Saved entries:
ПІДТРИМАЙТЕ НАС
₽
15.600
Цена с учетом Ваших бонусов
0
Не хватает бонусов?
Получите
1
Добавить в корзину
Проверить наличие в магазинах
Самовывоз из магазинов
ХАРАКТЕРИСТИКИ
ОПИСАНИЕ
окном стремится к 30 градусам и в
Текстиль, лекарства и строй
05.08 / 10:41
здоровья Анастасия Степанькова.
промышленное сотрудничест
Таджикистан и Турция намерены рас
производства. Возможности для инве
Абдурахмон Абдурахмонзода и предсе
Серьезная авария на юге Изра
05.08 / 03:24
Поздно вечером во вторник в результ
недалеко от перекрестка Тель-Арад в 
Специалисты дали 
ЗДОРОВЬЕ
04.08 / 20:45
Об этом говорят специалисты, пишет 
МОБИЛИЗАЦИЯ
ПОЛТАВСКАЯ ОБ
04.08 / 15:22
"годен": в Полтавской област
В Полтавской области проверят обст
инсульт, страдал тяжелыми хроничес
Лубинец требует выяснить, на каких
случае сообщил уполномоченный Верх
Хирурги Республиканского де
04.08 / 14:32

==

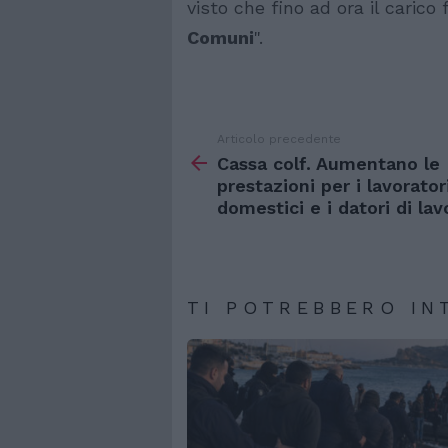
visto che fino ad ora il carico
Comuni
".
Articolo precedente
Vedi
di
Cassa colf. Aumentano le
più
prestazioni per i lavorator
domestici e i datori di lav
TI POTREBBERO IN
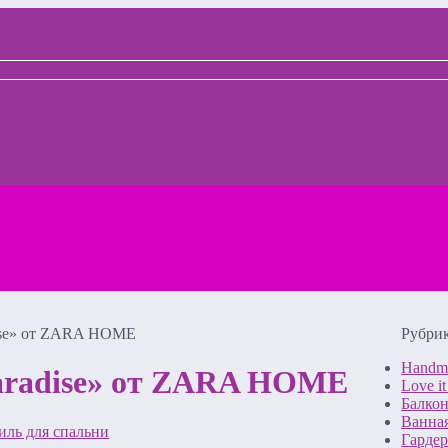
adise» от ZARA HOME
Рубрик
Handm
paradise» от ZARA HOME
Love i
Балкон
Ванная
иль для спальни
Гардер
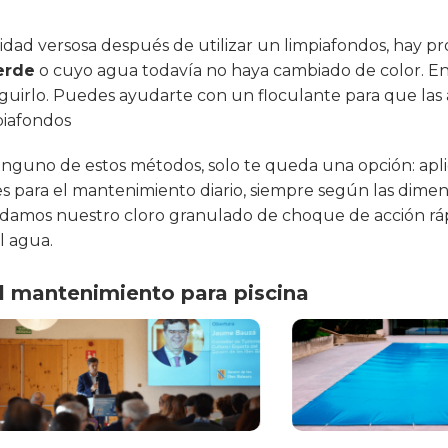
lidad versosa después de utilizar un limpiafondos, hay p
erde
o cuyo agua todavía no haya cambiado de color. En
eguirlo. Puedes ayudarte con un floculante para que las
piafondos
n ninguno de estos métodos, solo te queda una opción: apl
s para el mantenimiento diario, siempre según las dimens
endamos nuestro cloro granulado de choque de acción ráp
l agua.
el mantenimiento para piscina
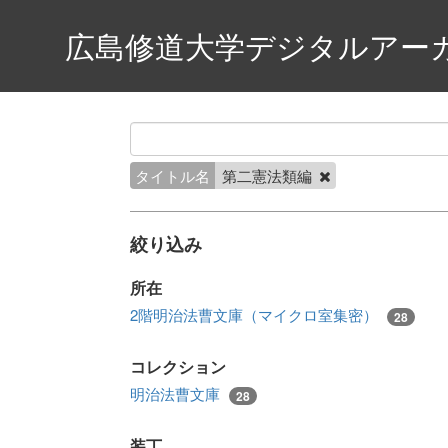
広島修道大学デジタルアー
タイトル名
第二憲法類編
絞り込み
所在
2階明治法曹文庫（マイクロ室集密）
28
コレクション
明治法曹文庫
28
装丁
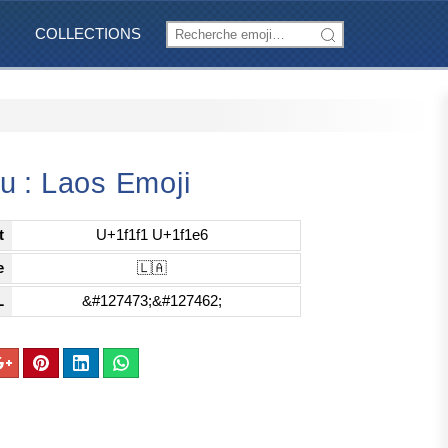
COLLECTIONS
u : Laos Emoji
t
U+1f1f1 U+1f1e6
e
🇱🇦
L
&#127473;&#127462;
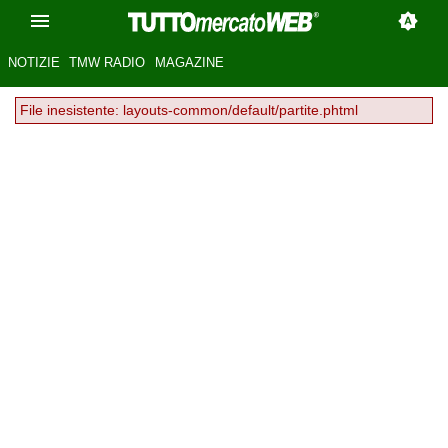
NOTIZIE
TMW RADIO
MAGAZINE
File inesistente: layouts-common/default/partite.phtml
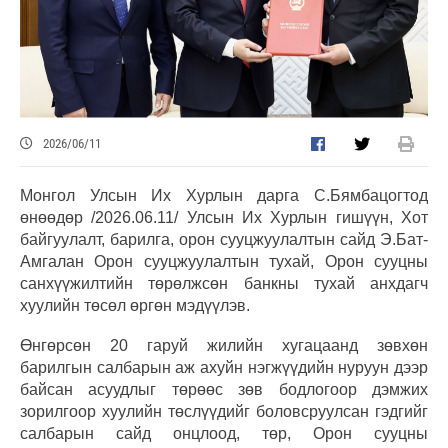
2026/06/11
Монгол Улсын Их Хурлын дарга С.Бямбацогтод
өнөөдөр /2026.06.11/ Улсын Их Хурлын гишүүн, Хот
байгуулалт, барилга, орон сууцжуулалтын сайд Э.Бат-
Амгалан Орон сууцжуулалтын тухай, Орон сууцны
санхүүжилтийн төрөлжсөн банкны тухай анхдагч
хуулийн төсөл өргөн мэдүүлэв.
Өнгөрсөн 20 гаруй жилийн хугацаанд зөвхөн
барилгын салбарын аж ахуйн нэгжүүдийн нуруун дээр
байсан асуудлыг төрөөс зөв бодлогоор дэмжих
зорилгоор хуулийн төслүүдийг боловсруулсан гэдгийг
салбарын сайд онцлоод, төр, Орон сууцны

*Job item*
Scan the records above for the lines holding "05.08 / 03:24" and "04.08 / 14:32". Transcribe those two and every line between them word for word, and no others.

*Answer to this task*
05.08 / 03:24
Поздно вечером во вторник в результ
недалеко от перекрестка Тель-Арад в 
Специалисты дали 
ЗДОРОВЬЕ
04.08 / 20:45
Об этом говорят специалисты, пишет 
МОБИЛИЗАЦИЯ
ПОЛТАВСКАЯ ОБ
04.08 / 15:22
"годен": в Полтавской област
В Полтавской области проверят обст
инсульт, страдал тяжелыми хроничес
Лубинец требует выяснить, на каких
случае сообщил уполномоченный Верх
Хирурги Республиканского де
04.08 / 14:32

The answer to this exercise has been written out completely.